_Data for review:_
--- START ---
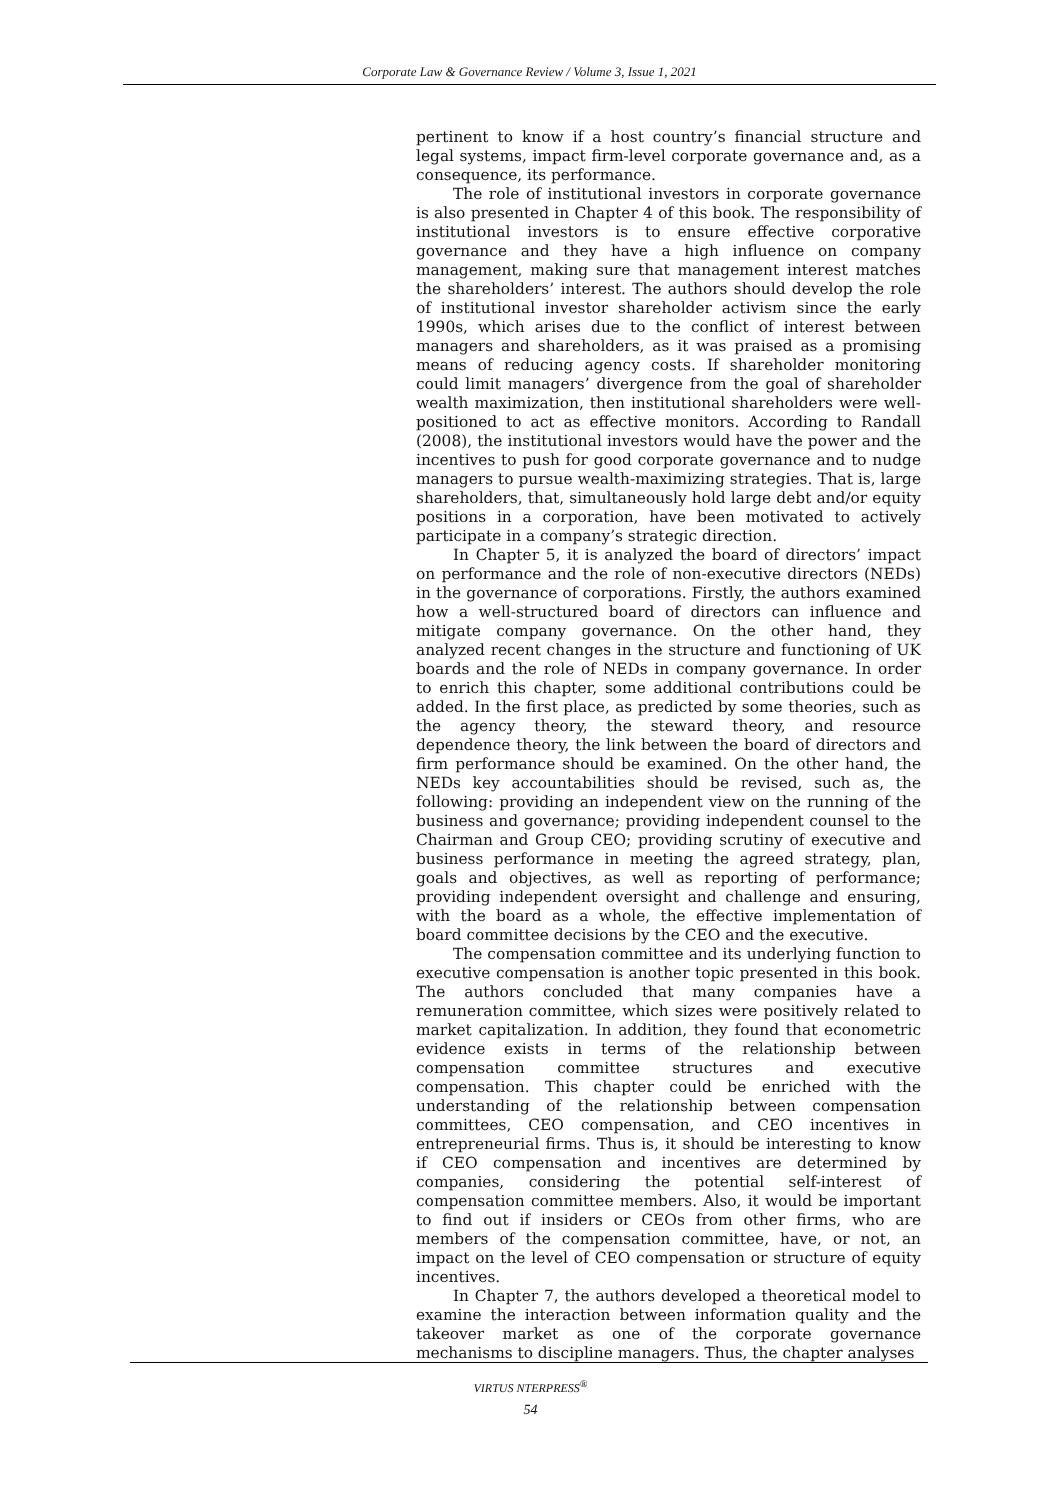Corporate Law & Governance Review / Volume 3, Issue 1, 2021
pertinent to know if a host country’s financial structure and legal systems, impact firm-level corporate governance and, as a consequence, its performance.
The role of institutional investors in corporate governance is also presented in Chapter 4 of this book. The responsibility of institutional investors is to ensure effective corporative governance and they have a high influence on company management, making sure that management interest matches the shareholders’ interest. The authors should develop the role of institutional investor shareholder activism since the early 1990s, which arises due to the conflict of interest between managers and shareholders, as it was praised as a promising means of reducing agency costs. If shareholder monitoring could limit managers’ divergence from the goal of shareholder wealth maximization, then institutional shareholders were well-positioned to act as effective monitors. According to Randall (2008), the institutional investors would have the power and the incentives to push for good corporate governance and to nudge managers to pursue wealth-maximizing strategies. That is, large shareholders, that, simultaneously hold large debt and/or equity positions in a corporation, have been motivated to actively participate in a company’s strategic direction.
In Chapter 5, it is analyzed the board of directors’ impact on performance and the role of non-executive directors (NEDs) in the governance of corporations. Firstly, the authors examined how a well-structured board of directors can influence and mitigate company governance. On the other hand, they analyzed recent changes in the structure and functioning of UK boards and the role of NEDs in company governance. In order to enrich this chapter, some additional contributions could be added. In the first place, as predicted by some theories, such as the agency theory, the steward theory, and resource dependence theory, the link between the board of directors and firm performance should be examined. On the other hand, the NEDs key accountabilities should be revised, such as, the following: providing an independent view on the running of the business and governance; providing independent counsel to the Chairman and Group CEO; providing scrutiny of executive and business performance in meeting the agreed strategy, plan, goals and objectives, as well as reporting of performance; providing independent oversight and challenge and ensuring, with the board as a whole, the effective implementation of board committee decisions by the CEO and the executive.
The compensation committee and its underlying function to executive compensation is another topic presented in this book. The authors concluded that many companies have a remuneration committee, which sizes were positively related to market capitalization. In addition, they found that econometric evidence exists in terms of the relationship between compensation committee structures and executive compensation. This chapter could be enriched with the understanding of the relationship between compensation committees, CEO compensation, and CEO incentives in entrepreneurial firms. Thus is, it should be interesting to know if CEO compensation and incentives are determined by companies, considering the potential self-interest of compensation committee members. Also, it would be important to find out if insiders or CEOs from other firms, who are members of the compensation committee, have, or not, an impact on the level of CEO compensation or structure of equity incentives.
In Chapter 7, the authors developed a theoretical model to examine the interaction between information quality and the takeover market as one of the corporate governance mechanisms to discipline managers. Thus, the chapter analyses
VIRTUS NTERPRESS<sup>®</sup>
54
--- END ---
_Problem to solve:_
Nothing but the lines from the start of the listing through the line with "pertinent to know" belongs in the answer, each one retyped exactly and without pictures.

_Response box:_
Corporate Law & Governance Review / Volume 3, Issue 1, 2021
pertinent to know if a host country’s financial structure and legal systems, impact firm-level corporate governance and, as a consequence, its performance.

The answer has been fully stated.